──────── Exercise inputs ────────

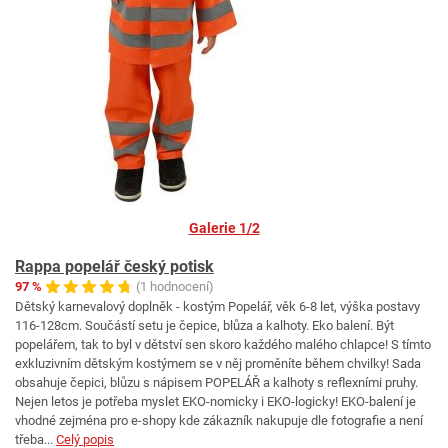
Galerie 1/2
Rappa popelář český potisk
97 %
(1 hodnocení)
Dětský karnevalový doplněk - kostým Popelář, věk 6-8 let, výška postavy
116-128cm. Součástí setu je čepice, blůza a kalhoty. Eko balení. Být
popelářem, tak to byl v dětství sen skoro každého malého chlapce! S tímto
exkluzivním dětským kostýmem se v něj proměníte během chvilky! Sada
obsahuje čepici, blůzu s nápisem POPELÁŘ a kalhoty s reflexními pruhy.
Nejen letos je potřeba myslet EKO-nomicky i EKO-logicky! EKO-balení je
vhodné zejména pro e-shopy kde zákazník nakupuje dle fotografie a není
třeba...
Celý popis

────────
──────── Exercise inputs ────────

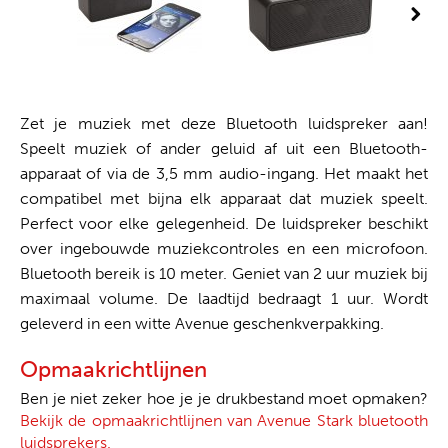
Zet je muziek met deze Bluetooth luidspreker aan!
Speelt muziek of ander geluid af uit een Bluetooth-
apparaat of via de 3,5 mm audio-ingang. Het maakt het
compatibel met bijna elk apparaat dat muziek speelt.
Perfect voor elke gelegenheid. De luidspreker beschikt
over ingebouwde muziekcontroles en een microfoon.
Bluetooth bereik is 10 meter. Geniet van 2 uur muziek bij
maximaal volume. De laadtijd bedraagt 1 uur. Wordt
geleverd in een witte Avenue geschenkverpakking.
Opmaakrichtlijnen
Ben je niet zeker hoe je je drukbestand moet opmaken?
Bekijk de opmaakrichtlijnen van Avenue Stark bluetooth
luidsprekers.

────────

> **What this task involves**:
Reproduce the text verbatim from the line with "Zet je muziek" to the line with "luidsprekers.", including both of those lines.

> **Reply**:
Zet je muziek met deze Bluetooth luidspreker aan!
Speelt muziek of ander geluid af uit een Bluetooth-
apparaat of via de 3,5 mm audio-ingang. Het maakt het
compatibel met bijna elk apparaat dat muziek speelt.
Perfect voor elke gelegenheid. De luidspreker beschikt
over ingebouwde muziekcontroles en een microfoon.
Bluetooth bereik is 10 meter. Geniet van 2 uur muziek bij
maximaal volume. De laadtijd bedraagt 1 uur. Wordt
geleverd in een witte Avenue geschenkverpakking.
Opmaakrichtlijnen
Ben je niet zeker hoe je je drukbestand moet opmaken?
Bekijk de opmaakrichtlijnen van Avenue Stark bluetooth
luidsprekers.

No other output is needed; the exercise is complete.